> _Your goal_
All of the records below should be retyped exactly, with no pictures included.

%%

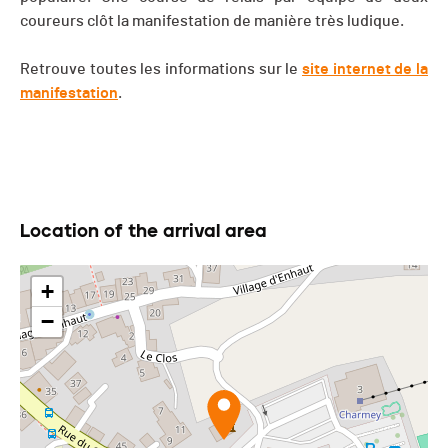
coureurs clôt la manifestation de manière très ludique.
Retrouve toutes les informations sur le
site internet de la
manifestation
.
Location of the arrival area
+
−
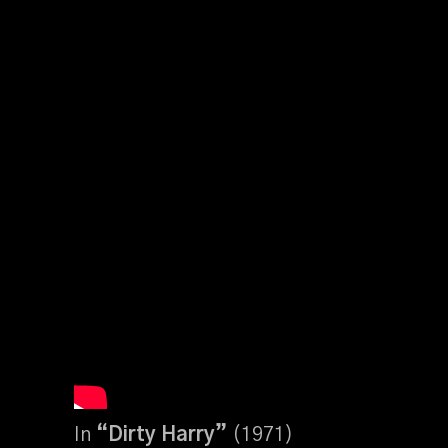
In
“Dirty Harry”
(1971)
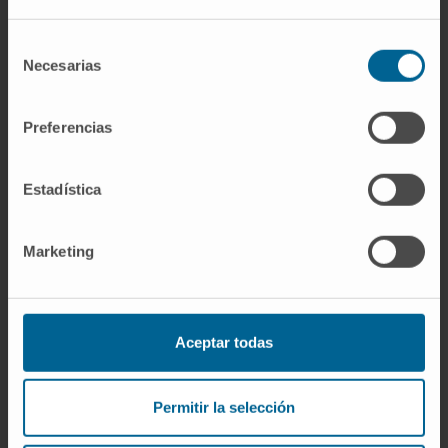
Suele ser así, precisamente porque retiene el
exudado y no se seca con la misma rapidez
Selección
que una gasa convencional. El intervalo
Necesarias
de
concreto depende del volumen de exudado
consentimiento
de cada herida y debe valorarlo el profesional
Preferencias
que la atiende.
¿Desde cuándo se usan apósitos
Estadística
oclusivos?
Desde 1945, cuando Bloom publicó el primer
Marketing
apósito de celofán para quemaduras. La
justificación científica de por qué funcionaba
mejor que la cura al aire llegó bastante
Aceptar todas
después, en 1962.
Referencias
Permitir la selección
Cochrane.
Apósitos y agentes tópicos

%%

> _Result of this task_
coureurs clôt la manifestation de manière très ludique.
Retrouve toutes les informations sur le
site internet de la
manifestation
.
Location of the arrival area
+
−
In
“Dirty Harry”
(1971)
Suele ser así, precisamente porque retiene el
exudado y no se seca con la misma rapidez
Selección
que una gasa convencional. El intervalo
Necesarias
de
concreto depende del volumen de exudado
consentimiento
de cada herida y debe valorarlo el profesional
Preferencias
que la atiende.
¿Desde cuándo se usan apósitos
Estadística
oclusivos?
Desde 1945, cuando Bloom publicó el primer
Marketing
apósito de celofán para quemaduras. La
justificación científica de por qué funcionaba
mejor que la cura al aire llegó bastante
Aceptar todas
después, en 1962.
Referencias
Permitir la selección
Cochrane.
Apósitos y agentes tópicos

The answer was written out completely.